Sometimes, to get the player you need, you have to spend big on somebody who wasn’t already with the franchise. This particular arrow has not been in the Orioles quiver even after they have had some success. Don’t hold your breath for it to start this year. There aren’t many good or great free agents to sign anyway, even if the O’s wanted to try to do so.
We all know there are those who blame Orioles owner Peter Angelos for not opening up his big bags of money sooner. Yet it’s not fair to act like the Orioles are going to be able to spend to match the Cubs. The Orioles are worth $1 billion, according to Forbes magazine. That’s a lot of money. But the Cubs most recent valuation was $2.2 billion.
In that billion dollar-plus gap between the franchises is a lot of extra money that can be spent annually not just on major league payroll, but on field and front office staff - Theo Epstein and Joe Maddon get paid more than Duquette and Buck Showalter - and on the kind of organizational infrastructure, both scouting and development, that can keep a productive prospect pipeline going.
Maybe the Cubs polishing Arrieta into a Cy Young winner was lucky.
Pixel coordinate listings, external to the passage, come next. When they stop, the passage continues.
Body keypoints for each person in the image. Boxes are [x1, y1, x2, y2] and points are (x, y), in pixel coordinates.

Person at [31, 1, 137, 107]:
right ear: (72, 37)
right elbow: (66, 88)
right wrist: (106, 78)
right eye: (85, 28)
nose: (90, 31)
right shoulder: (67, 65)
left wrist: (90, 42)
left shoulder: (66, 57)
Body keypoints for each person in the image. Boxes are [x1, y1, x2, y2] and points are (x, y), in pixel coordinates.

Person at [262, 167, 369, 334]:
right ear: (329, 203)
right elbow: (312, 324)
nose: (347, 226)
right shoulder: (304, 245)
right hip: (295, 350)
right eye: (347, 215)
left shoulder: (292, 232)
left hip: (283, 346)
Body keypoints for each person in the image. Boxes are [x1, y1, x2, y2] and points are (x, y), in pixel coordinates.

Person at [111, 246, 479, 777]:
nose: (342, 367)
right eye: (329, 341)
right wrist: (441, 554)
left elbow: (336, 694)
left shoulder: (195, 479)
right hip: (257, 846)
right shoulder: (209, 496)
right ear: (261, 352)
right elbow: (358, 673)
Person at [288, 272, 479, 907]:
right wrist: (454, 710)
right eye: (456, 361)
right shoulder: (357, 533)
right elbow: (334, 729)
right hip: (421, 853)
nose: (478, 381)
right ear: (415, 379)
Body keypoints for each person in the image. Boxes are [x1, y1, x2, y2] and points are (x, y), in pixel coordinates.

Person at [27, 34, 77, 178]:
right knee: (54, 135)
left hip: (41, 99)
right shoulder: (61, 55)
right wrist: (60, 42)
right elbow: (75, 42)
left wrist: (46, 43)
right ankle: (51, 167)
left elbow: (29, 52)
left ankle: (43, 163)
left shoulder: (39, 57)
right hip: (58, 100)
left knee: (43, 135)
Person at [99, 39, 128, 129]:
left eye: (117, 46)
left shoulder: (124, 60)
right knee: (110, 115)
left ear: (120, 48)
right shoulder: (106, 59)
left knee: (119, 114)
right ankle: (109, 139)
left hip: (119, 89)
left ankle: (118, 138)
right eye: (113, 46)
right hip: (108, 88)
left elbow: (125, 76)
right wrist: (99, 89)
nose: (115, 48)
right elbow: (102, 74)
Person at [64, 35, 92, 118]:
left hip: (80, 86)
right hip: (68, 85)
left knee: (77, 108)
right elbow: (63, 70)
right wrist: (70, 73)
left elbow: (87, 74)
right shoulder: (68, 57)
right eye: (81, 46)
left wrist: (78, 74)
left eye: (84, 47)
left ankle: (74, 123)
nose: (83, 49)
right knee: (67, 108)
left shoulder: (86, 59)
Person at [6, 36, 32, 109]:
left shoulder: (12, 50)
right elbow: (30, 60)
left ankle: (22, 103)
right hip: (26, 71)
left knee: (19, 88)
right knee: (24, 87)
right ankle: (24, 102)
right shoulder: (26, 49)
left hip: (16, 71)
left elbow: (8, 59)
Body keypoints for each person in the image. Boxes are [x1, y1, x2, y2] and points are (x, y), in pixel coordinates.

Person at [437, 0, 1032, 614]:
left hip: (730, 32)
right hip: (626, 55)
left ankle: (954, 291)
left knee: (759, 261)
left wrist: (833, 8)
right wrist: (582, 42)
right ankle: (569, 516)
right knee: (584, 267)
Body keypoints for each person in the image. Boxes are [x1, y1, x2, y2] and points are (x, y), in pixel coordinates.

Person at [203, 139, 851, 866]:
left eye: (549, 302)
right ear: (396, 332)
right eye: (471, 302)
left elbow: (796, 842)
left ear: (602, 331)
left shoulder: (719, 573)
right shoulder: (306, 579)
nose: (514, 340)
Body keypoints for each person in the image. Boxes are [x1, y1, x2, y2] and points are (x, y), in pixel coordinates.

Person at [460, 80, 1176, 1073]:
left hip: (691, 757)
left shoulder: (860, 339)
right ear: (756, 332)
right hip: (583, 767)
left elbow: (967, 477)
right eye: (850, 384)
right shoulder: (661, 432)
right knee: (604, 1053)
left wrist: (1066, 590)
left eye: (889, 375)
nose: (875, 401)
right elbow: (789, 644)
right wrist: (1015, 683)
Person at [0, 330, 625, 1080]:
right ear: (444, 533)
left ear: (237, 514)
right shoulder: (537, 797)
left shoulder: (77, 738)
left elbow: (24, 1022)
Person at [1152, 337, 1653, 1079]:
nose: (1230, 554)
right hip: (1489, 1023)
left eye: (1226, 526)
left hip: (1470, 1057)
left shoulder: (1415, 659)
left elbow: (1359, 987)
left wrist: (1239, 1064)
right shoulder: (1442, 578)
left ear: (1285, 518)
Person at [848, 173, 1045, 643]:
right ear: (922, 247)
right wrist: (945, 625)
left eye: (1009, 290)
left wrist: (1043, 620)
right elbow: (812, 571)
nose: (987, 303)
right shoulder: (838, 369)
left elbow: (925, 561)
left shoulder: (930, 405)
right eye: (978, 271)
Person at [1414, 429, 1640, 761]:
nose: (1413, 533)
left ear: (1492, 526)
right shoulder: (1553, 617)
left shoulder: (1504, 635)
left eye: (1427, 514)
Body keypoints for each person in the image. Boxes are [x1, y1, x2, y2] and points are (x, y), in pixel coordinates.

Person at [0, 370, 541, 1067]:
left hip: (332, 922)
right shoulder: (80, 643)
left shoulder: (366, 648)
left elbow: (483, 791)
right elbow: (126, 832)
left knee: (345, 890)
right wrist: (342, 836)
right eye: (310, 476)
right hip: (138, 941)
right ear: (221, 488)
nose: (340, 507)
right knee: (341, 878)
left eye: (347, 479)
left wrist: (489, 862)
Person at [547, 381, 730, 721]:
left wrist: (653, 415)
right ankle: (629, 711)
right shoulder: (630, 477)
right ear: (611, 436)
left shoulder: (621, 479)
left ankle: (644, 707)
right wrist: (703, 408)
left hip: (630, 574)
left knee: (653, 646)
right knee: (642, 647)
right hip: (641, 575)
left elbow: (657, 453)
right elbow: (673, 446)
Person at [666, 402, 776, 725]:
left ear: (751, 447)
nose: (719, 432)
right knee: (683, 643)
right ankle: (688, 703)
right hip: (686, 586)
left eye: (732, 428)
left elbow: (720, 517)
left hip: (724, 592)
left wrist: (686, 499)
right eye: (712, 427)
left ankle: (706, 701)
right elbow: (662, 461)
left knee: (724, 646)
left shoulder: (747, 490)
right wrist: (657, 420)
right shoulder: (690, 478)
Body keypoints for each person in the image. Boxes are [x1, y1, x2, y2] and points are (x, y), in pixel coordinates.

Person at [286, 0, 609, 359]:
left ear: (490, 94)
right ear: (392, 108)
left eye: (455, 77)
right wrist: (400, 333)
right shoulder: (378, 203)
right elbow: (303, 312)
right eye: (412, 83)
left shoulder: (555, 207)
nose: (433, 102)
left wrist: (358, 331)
Maybe it wasn’t and the Orioles were doofuses who ruined him by hiring the wrong pitching coaches.
Whatever the case with Arrieta, it’s not an accident that the Cubs identified so many other talented players from the amateur ranks and from other MLB teams, acquired them, and developed them into useful, good, or even star-level big leaguers, then took that core of players, added to them, and won the World Series.
So, can the Orioles win it the Cubs way? Probably not. That ship has sailed, and because of the big gap in resources between the two franchises, it’s possible the metaphorical ship was never in the dock in Baltimore in the first place.
Can they find their own way? Yes! They’ve come close enough in three of the last five years by making the postseason at all. The Orioles just need to do what they’ve already been doing a little better and get a little luckier at the right moments. Perhaps before too long it’ll be the Orioles hoisting a trophy and every other MLB team will be trying to figure out how to copy what the Orioles just did. A guy can dream.